A rippling mirage of something conceptual, something that could not be defined by sight or sense, only by the will it carried.

It had no sentience, no identity—yet, in that moment, I understood.

It beckoned.

That was all it did.

It did not attempt to speak. It did not impose itself upon me. It simply existed beside me, its formless presence waiting—urging me to acknowledge it.

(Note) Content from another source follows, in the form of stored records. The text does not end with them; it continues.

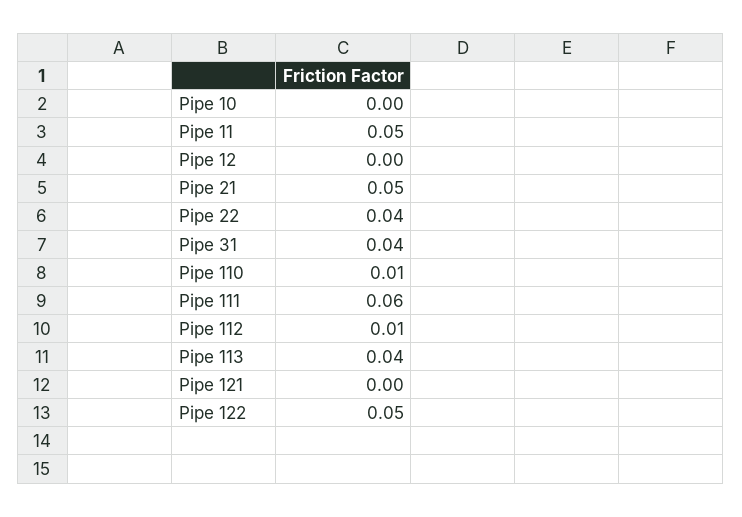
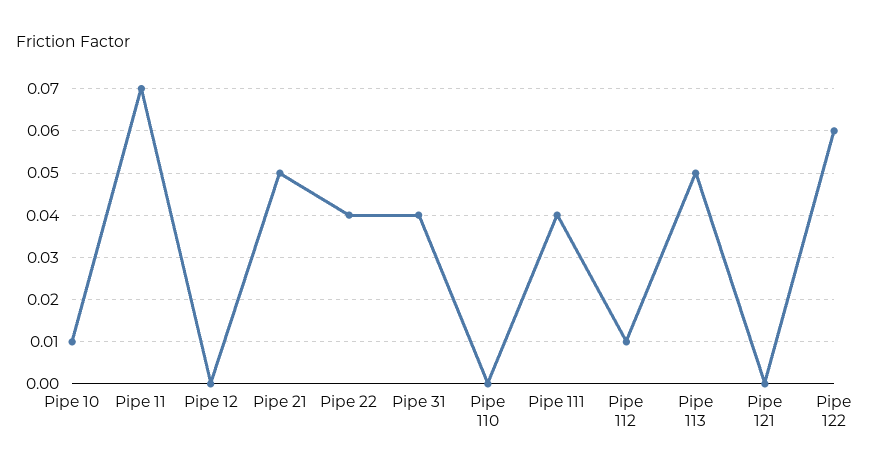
  {
-   "Pipe 10": 0,
+   "Pipe 10": 0.01,
-   "Pipe 11": 0.05,
+   "Pipe 11": 0.07,
    "Pipe 12": 0,
    "Pipe 21": 0.05,
    "Pipe 22": 0.04,
    "Pipe 31": 0.04,
-   "Pipe 110": 0.01,
+   "Pipe 110": 0,
-   "Pipe 111": 0.06,
+   "Pipe 111": 0.04,
    "Pipe 112": 0.01,
-   "Pipe 113": 0.04,
+   "Pipe 113": 0.05,
    "Pipe 121": 0,
-   "Pipe 122": 0.05
+   "Pipe 122": 0.06
  }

Before long, itt vanished.

Gone, as if it had never been there to begin with.

But something remained.

A string—thin, delicate, yet unbreakable—atched onto my soul.

I felt it instantly.

A spiritual connection. Not a burden, not a shackle—a key.

Like some sort of a proof of ownership.

"I didn't expect the acquisition to be this way."

This realm, once unclaimed, was now mine.

A slow smile formed on my lips. I had won something after all.

It hadn't just been an aimless fight. This place, this bizarre, beautiful, surreal realm that had no past and no owner—it was mine now.

I traced my fingers along my chest, feeling the faint pulse of the spiritual string within me.

Then, with a satisfied sigh, I sat up.

As much as I wanted to enjoy my newfound ownership a little longer, I had a Landship to return to.

I shifted my focus inward, reaching for the only constant in my existence—my contract with Kuzunoha.

Even through the veil of this separate realm, I could still feel her presence, a distant but stable tether connecting me to Carcosa.

That meant I could use it as a reference point.

With a slow, deliberate breath, I stood, letting the sensation of Floating Through Life take hold once more. My body detached from conventional space, aligning itself with the threads of my own will rather than the laws of movement.

I shifted.

And the realm shifted with me.

The sky, the land, the abstract, surreal beauty of it all began to fold away, as if retreating into the background of my awareness, allowing me to leave without resistance.